Integration and coverage badges are updated from local runs. Refresh both by running `scripts/test.sh` with `GIST_TOKEN` available in your environment or `.env`.

gptmock runs a local server that proxies requests to the ChatGPT Codex backend, exposing an OpenAI/Ollama compatible API. Use GPT-5, GPT-5-Codex, and other models directly from your ChatGPT Plus/Pro subscription — no API key required.

> **Migration note:** `--reasoning-compat` now defaults to `standard`, which emits reasoning via `delta.reasoning_content` / `message.reasoning_content` instead of injecting `<think>` tags into `content`. Set `--reasoning-compat think-tags` (or `GPTMOCK_REASONING_COMPAT=think-tags`) to keep the old behavior.

## Requirements

- **Python 3.13+**
- **Paid ChatGPT account** (Plus / Pro / Team / Enterprise)
- [`uv`](https://docs.astral.sh/uv/getting-started/installation/) (for uvx usage)

---

## Quick Start (uvx)

The fastest way to run gptmock.

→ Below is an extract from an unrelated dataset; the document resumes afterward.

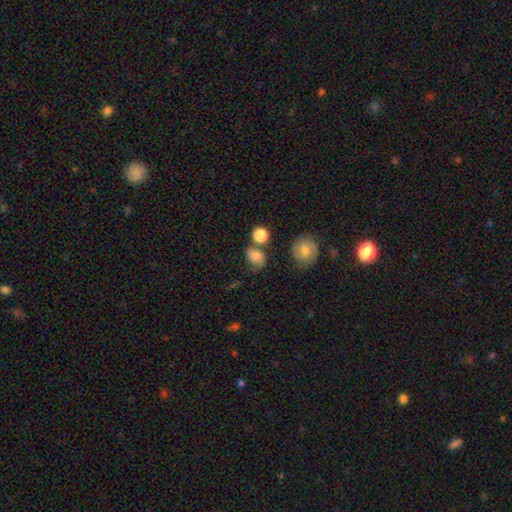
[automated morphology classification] This appears to be a smooth galaxy with no disk features (79%) that is round (54%). Merging: none (55%).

No clone, no install — just `uvx`.

### 1. Login

```bash
uvx gptmock login
```

A browser window will open for ChatGPT OAuth. After login, tokens are saved to `~/.config/gptmock/auth.json`.

### 2. Start the server

```bash
uvx gptmock serve
```

The server starts at `http://127.0.0.1:8000`. Use `http://127.0.0.1:8000/v1` as your OpenAI base URL.

### 3. Verify

```bash
uvx gptmock info
```

### Tip: Shell Alias

```bash
alias gptmock='uvx gptmock'

gptmock login
gptmock serve --port 9000
gptmock info
```

> **Note:** To install directly from the GitHub repository instead of PyPI:
> ```bash
> uvx --from "git+https://github.com/rapidrabbit76/GPTMock" gptmock login
> uvx --from "git+https://github.com/rapidrabbit76/GPTMock" gptmock serve
> ```

---

## Quick Start (Docker)

No build required — pull the pre-built image and run.

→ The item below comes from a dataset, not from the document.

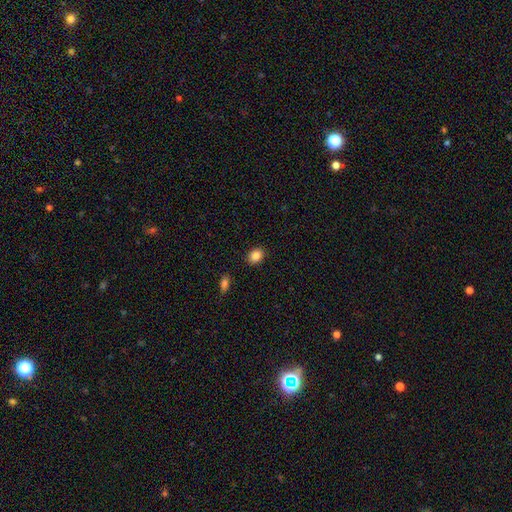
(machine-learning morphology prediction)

### 1. Create `docker-compose.yml`

```yaml
services:
  serve:
    image: rapidrabbit76/gptmock:latest
    container_name: gptmock
    command: ["serve", "--verbose", "--host", "0.0.0.0"]
    ports:
      - "8000:8000"
      - "1455:1455"  # OAuth callback port (needed during first-time login)
    volumes:
      - gptmock-data:/data
    environment:
      - GPTMOCK_HOME=/data
      - GPTMOCK_LOGIN_BIND=0.0.0.0
    healthcheck:
      test: ["CMD-SHELL", "python -c \"import urllib.request,sys; sys.exit(0 if urllib.request.urlopen('http://127.0.0.1:8000/health').status==200 else 1)\""]
      interval: 10s
      timeout: 5s
      retries: 5
      start_period: 120s  # Allows time for first-time login before health checks begin

volumes:
  gptmock-data:
```

### 2. Start (first run — login + serve in one step)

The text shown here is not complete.